Unissued shares are any type of shares authorized for issuance by a given corporation, but for some reason have not been released. While valid shares of stock are accounted for in the company’s bylaws, the shares remain without exchange for money or services of any kind. This is in contrast to issued stock, which has been released for sale and is currently in circulation.

All corporations that wish to issue shares at some point will include provisions within their bylaws that cover this possibility. Specific details regarding the maximum number of shares of each class or type of shares that the company may issue will be included in the details of the letter. The company is not required to issue the maximum number of shares at any given time, nor is it necessary to place all authorized shares in general circulation. Many corporations choose to retain a certain number of unissued shares for different reasons.
::::::::
# Written instruction:
Continue the passage on unissued shares, beginning immediately after its final sentence.
::::::::
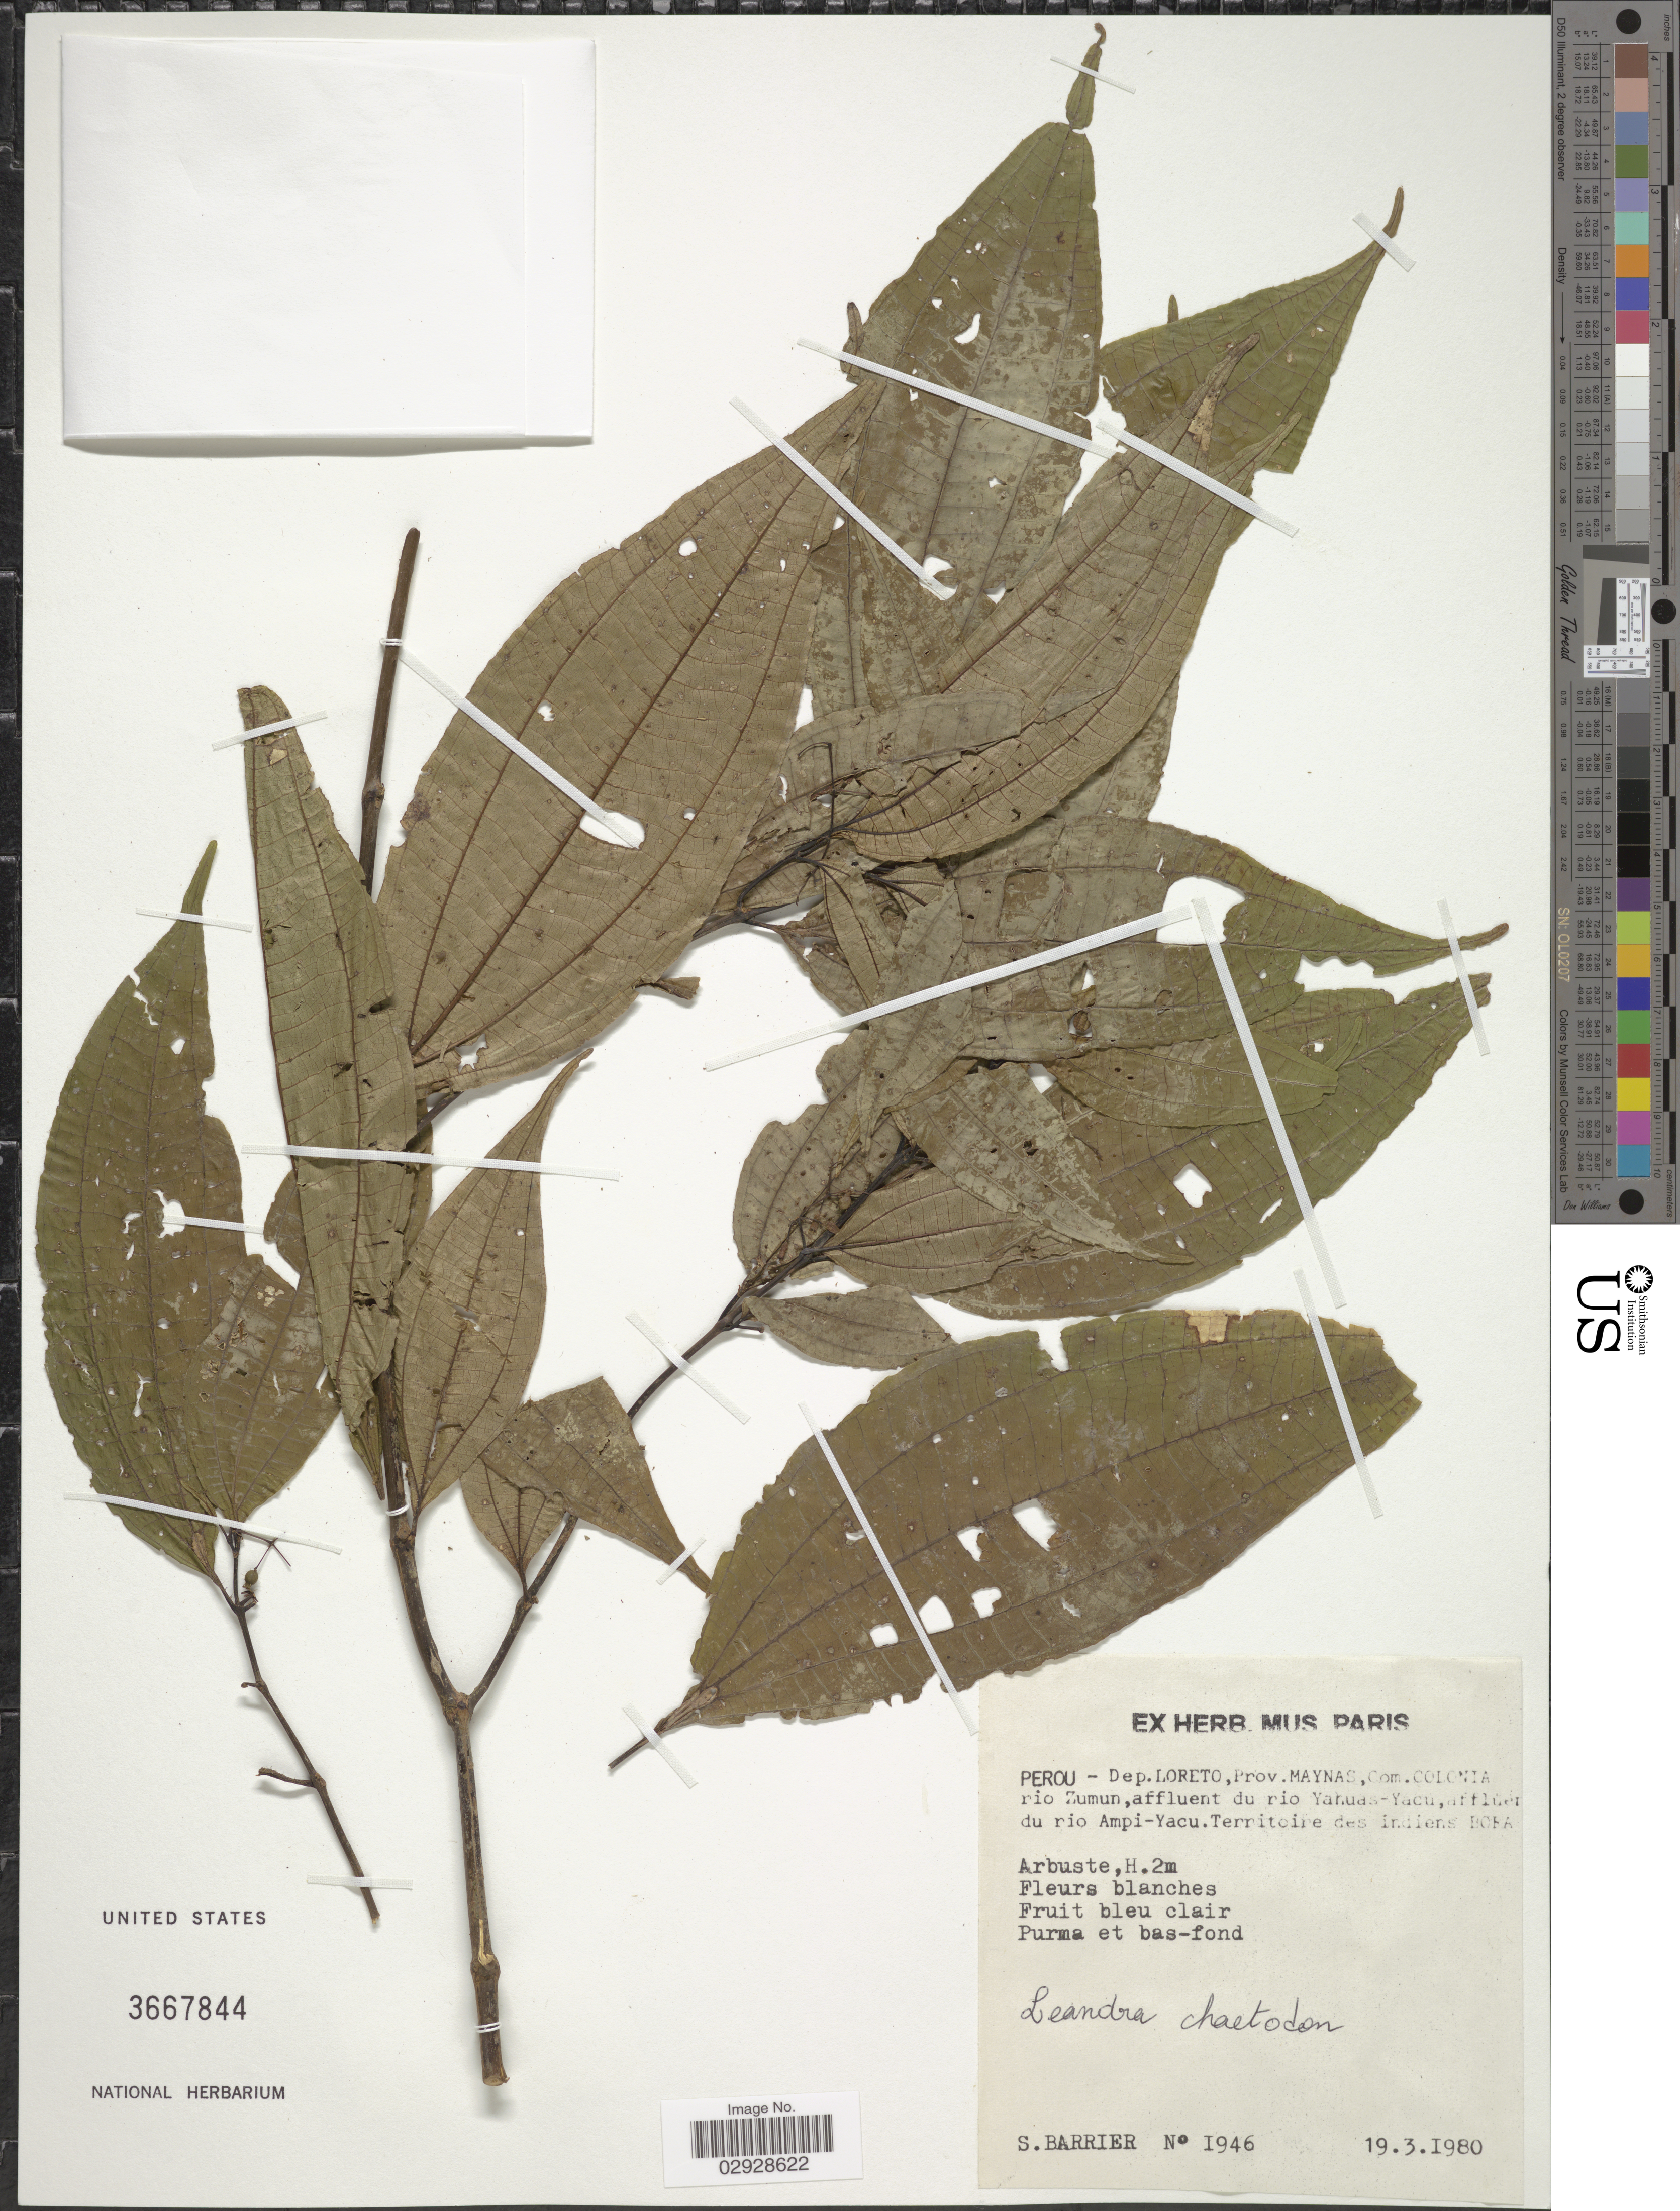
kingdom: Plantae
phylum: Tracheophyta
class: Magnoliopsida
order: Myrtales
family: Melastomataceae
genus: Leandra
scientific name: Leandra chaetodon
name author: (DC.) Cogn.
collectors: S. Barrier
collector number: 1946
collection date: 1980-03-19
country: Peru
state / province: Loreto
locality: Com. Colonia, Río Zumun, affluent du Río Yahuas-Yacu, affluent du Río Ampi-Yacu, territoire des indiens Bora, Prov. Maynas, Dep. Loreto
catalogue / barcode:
::::::::
# Output for this task:
In some cases, a corporation may choose to hold onto unissued shares while waiting for demand for the company’s stock offering to grow among investors. Once the demand reaches a certain level, the corporation may choose to release all or a portion of the unissued stock, taking advantage of the higher prices that the now-desirable stock is commanding. The end result for the company is an infusion of proceeds from the sale of additional shares that were not on the open market a short time ago, without the need to obtain shareholder and board member approval to issue more shares.

At other times, a corporation may choose to set a schedule for delivering unissued shares to the open market. When this is the case, the corporation may choose to offer the unissued shares in specified increments over a period of time. This action can be used when the company wants to use the stock offering as a proactive mechanism to increase interest among investors, rather than releasing unissued shares in response to interest generated by other means.